---- Excerpt provided

Nancy Carol Miller-Herron was one of the first graduates of Vanderbilt's joint law-divinity program. Following graduation, she clerked for the Honorable Martha Craig Daughtrey and taught law and divinity students as an adjunct faculty member at Vanderbilt University. After her clerkship, she served for seven years as a minister at West End United Methodist Church in Nashville.
Beginning in 1991, Miller-Herron has had a general civil practice in Dresden, Tennessee and is an approved mediator by the Tennessee Supreme Court. For six years beginning in 1994, Miller-Herron chaired the board of the Federal Home Loan Bank of Cincinnati, a wholesale bank for Tennessee, Kentucky and Ohio and has served on its board for nine years.
Miller-Herron was appointed Commissioner of Claims for the Western Division effective March 1, 2003. She hears all of the cases in which the State of Tennessee is the defendant in West Tennessee. Miller-Herron serves on the Board of Governors of the Tennessee Bar Association and as Vice-Chair on the Editorial Board of the Journal of Law and Religion. She also is a founding member of the board of her local Habitat for Humanity affiliate.
Miller-Herron and her husband, Roy Herron, have three sons, John, Rick and Benjamin.

--------
---- Exercise input

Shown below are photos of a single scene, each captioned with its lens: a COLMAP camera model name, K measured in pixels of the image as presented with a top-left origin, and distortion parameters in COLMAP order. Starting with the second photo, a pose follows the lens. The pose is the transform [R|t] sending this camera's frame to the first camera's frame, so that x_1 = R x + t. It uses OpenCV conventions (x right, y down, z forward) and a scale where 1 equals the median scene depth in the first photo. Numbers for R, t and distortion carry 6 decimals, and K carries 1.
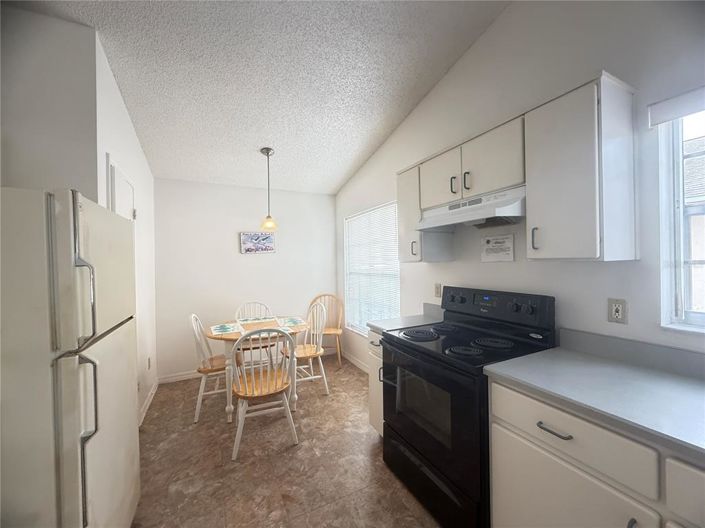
lens RADIAL K [[279.4, 0, 349.6], [0, 279.4, 262.6], [0, 0, 1]] dist [-0.001213, -0.000062]
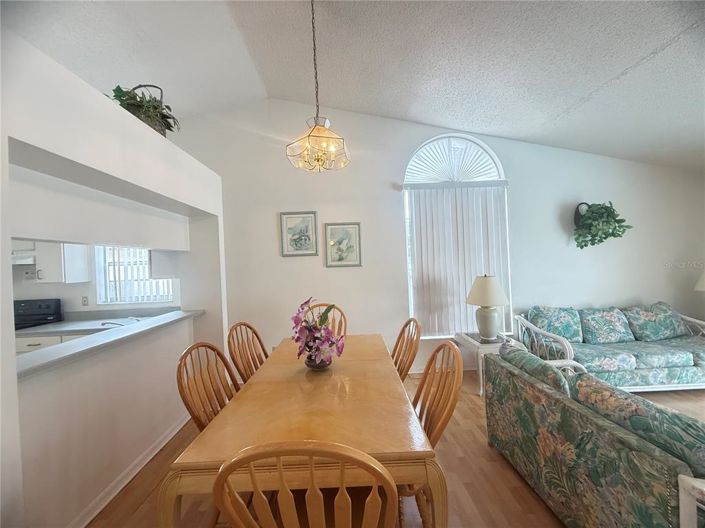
lens RADIAL K [[279.4, 0, 349.6], [0, 279.4, 262.6], [0, 0, 1]] dist [-0.001213, -0.000062]
pose [[0.418170, -0.002535, 0.908365, -0.292149], [0.038080, 0.999166, -0.014742, -0.041337], [-0.907570, 0.040756, 0.417917, -1.825678]]
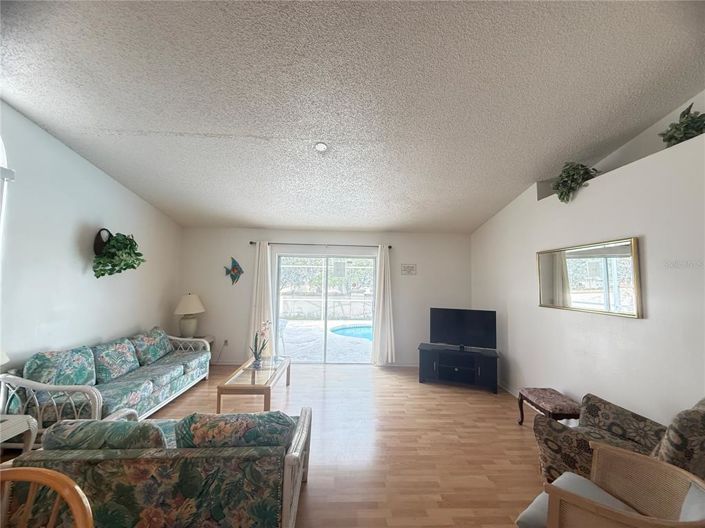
lens RADIAL K [[279.4, 0, 349.6], [0, 279.4, 262.6], [0, 0, 1]] dist [-0.001213, -0.000062]
pose [[-0.912550, 0.021722, 0.408388, -0.017980], [-0.005809, 0.997799, -0.066054, -0.098045], [-0.408924, -0.062650, -0.910415, -1.497908]]
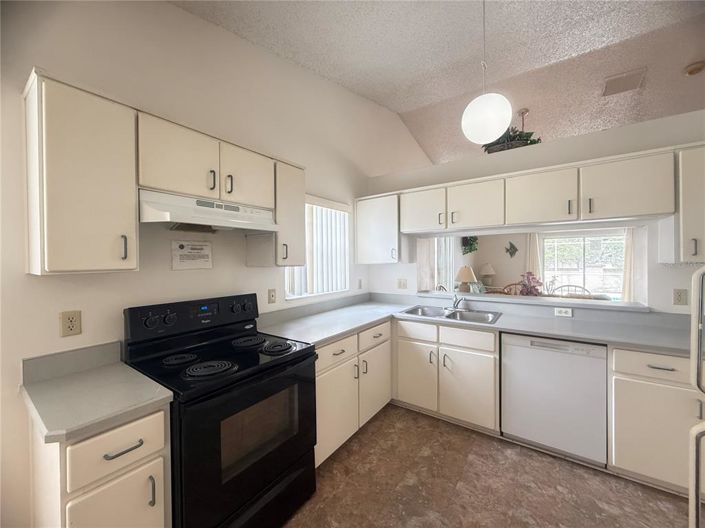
lens RADIAL K [[279.4, 0, 349.6], [0, 279.4, 262.6], [0, 0, 1]] dist [-0.001213, -0.000062]
pose [[-0.478768, 0.010638, 0.877877, -0.601749], [0.018069, 0.999834, -0.002262, -0.015058], [-0.877756, 0.014779, -0.478881, 1.089795]]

--------

## Task list
#1 Rewrite the Miller-Herron biography starting at "Nancy Carol Miller-Herron" and ending at "for nine years.", with "clerked" replaced by "served as a law clerk".
#2 Reproduce every line of the records word for word, leaving out the pictures.

## Replies
#1
Nancy Carol Miller-Herron was one of the first graduates of Vanderbilt's joint law-divinity program. Following graduation, she served as a law clerk for the Honorable Martha Craig Daughtrey and taught law and divinity students as an adjunct faculty member at Vanderbilt University. After her clerkship, she served for seven years as a minister at West End United Methodist Church in Nashville.
Beginning in 1991, Miller-Herron has had a general civil practice in Dresden, Tennessee and is an approved mediator by the Tennessee Supreme Court. For six years beginning in 1994, Miller-Herron chaired the board of the Federal Home Loan Bank of Cincinnati, a wholesale bank for Tennessee, Kentucky and Ohio and has served on its board for nine years.

#2
Shown below are photos of a single scene, each captioned with its lens: a COLMAP camera model name, K measured in pixels of the image as presented with a top-left origin, and distortion parameters in COLMAP order. Starting with the second photo, a pose follows the lens. The pose is the transform [R|t] sending this camera's frame to the first camera's frame, so that x_1 = R x + t. It uses OpenCV conventions (x right, y down, z forward) and a scale where 1 equals the median scene depth in the first photo. Numbers for R, t and distortion carry 6 decimals, and K carries 1.
lens RADIAL K [[279.4, 0, 349.6], [0, 279.4, 262.6], [0, 0, 1]] dist [-0.001213, -0.000062]
lens RADIAL K [[279.4, 0, 349.6], [0, 279.4, 262.6], [0, 0, 1]] dist [-0.001213, -0.000062]
pose [[0.418170, -0.002535, 0.908365, -0.292149], [0.038080, 0.999166, -0.014742, -0.041337], [-0.907570, 0.040756, 0.417917, -1.825678]]
lens RADIAL K [[279.4, 0, 349.6], [0, 279.4, 262.6], [0, 0, 1]] dist [-0.001213, -0.000062]
pose [[-0.912550, 0.021722, 0.408388, -0.017980], [-0.005809, 0.997799, -0.066054, -0.098045], [-0.408924, -0.062650, -0.910415, -1.497908]]
lens RADIAL K [[279.4, 0, 349.6], [0, 279.4, 262.6], [0, 0, 1]] dist [-0.001213, -0.000062]
pose [[-0.478768, 0.010638, 0.877877, -0.601749], [0.018069, 0.999834, -0.002262, -0.015058], [-0.877756, 0.014779, -0.478881, 1.089795]]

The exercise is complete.